Data provided:

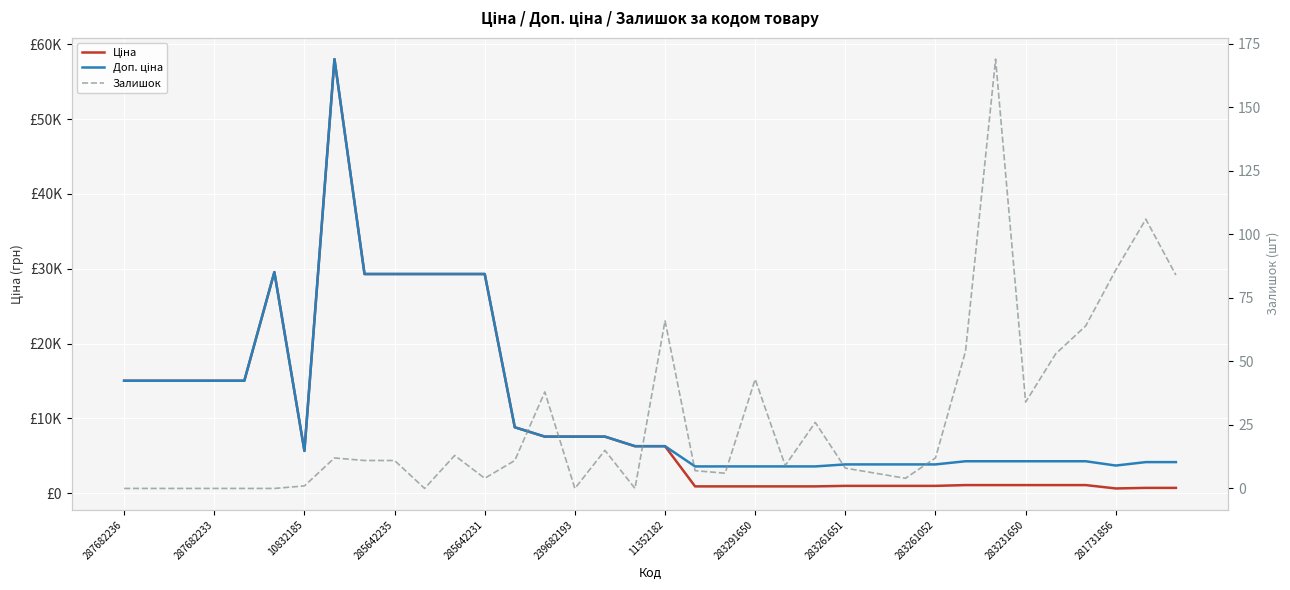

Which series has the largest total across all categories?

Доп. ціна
...
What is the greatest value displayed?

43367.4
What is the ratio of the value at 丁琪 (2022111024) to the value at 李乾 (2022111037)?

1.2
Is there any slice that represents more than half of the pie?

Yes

Exercise aim: List each line of the items above that contains the string "What". Case matters.

Output:
What is the greatest value displayed?
What is the ratio of the value at 丁琪 (2022111024) to the value at 李乾 (2022111037)?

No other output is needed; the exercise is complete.